During the months he lived in Egypt, Glen Water saw poverty with his own eyes—and glimpsed a vision of the sustainable development that can alleviate it. He interviewed energy experts and became familiar with the fundamentals of engineering and irrigation. And he considered how investing in alternative energy might prevent regional conflicts.
Not a bad way to spend the second semester of his junior year.
Water, who graduated in 2009 from Notre Dame with a bachelor’s degree in political science, studied in Cairo for a semester thanks to a grant from the College of Arts and Letters’ Undergraduate Research Opportunity Program.

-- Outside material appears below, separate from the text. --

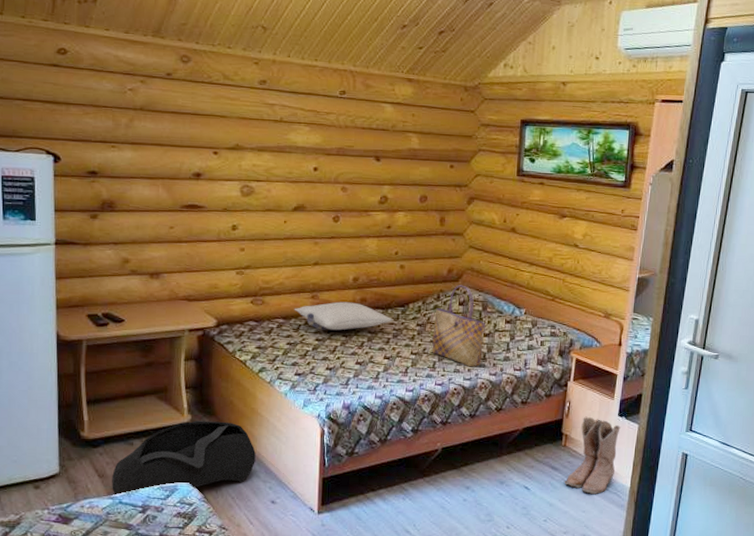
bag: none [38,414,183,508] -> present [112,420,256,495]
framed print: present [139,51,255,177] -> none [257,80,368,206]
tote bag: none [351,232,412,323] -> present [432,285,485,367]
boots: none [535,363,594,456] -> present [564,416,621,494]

He is among the latest students to benefit from such grants, which are administered by the College’s Institute for Scholarship in the Liberal Arts. The institute provided more than $100,000 to support the research of 74 students during the 2008-2009 academic year, and another $105,000 to fund the work of 37 students during the summer of 2009.

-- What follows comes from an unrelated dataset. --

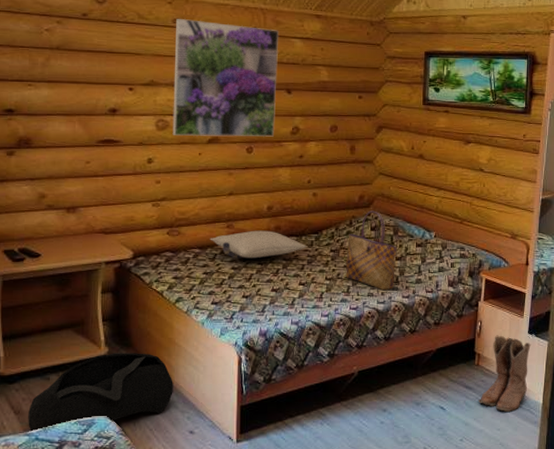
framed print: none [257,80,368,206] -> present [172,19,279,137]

Water, who minored in three areas—public policy, peace studies, and Middle Eastern studies—says his grant allowed him to pursue multiple interests while conducting high-impact research. “I started looking into green development in Egypt, which is just starting to take off,” he says. “The research really was hands-on.”
That research began with a simple enough problem. Because Cairo suffers from overcrowding, Water says, the Egyptian government wants to help more people move into what is now desert. The challenge: flood irrigation won’t work because the water would simply evaporate.
Instead, workers must use sprinklers to water the desert, opening the door to a green technology: solar-powered sprinklers. Water studied the feasibility of this technology, learning that the primary expense comes with start-up, not maintenance costs.
Solving the problem of sustainable development is crucial for the region, Water says. Otherwise, Egypt, Ethiopia, and Sudan are poised for conflict because each country uses the Nile River for its water supply, and each is now at capacity and planning to use more.
“This was pressing. I was doing something that would make a difference,” says Water, who distilled his research findings into a paper, “Solar Power and Resource Wars,” which he presented in October 2008 during Notre Dame’s Symposium of Undergraduate Research on Green Energy. “If it worked, maybe I could do something to help prevent a war.”
Creating Knowledge, Building Skills
Agustin Fuentes, professor of anthropology and the director of ISLA, says Water’s experience exemplifies how students can benefit from the UROP grants and take an increasingly active role in their own learning.
“The vision behind these grants, the goal, is to move students from receiving knowledge to creating and owning knowledge,” he says. “The experience also gives them a sense of participation and accomplishment. It’s their questions, their research, and their products.”
In addition to providing a valuable learning experience, Fuentes says, conducting this sort of independent, interdisciplinary research helps students build transferable skills that will serve them well after graduation.
“The skill set one develops to conduct rigorous research can apply in everything from graduate school to running corporations to teaching in the inner cities,” he says. “It’s independent thinking, innovation, and intellectual challenge.”
Water, who is now teaching 11th and 12th grade social studies in Hawaii with Teach for America, says his research experience still influences him as he considers his future career options. He plans to pursue a graduate degree in security studies, Middle Eastern studies, or law. Meanwhile, he encourages other students to take advantage of UROP and pursue their intellectual passions.
“The UROP grant gives you the ability to really do what you want,” he says. “I was interested in security issues and green development, and I was lucky enough to have the opportunity to combine them. This experience is completely self-directed, and you can really take it as far as you want.”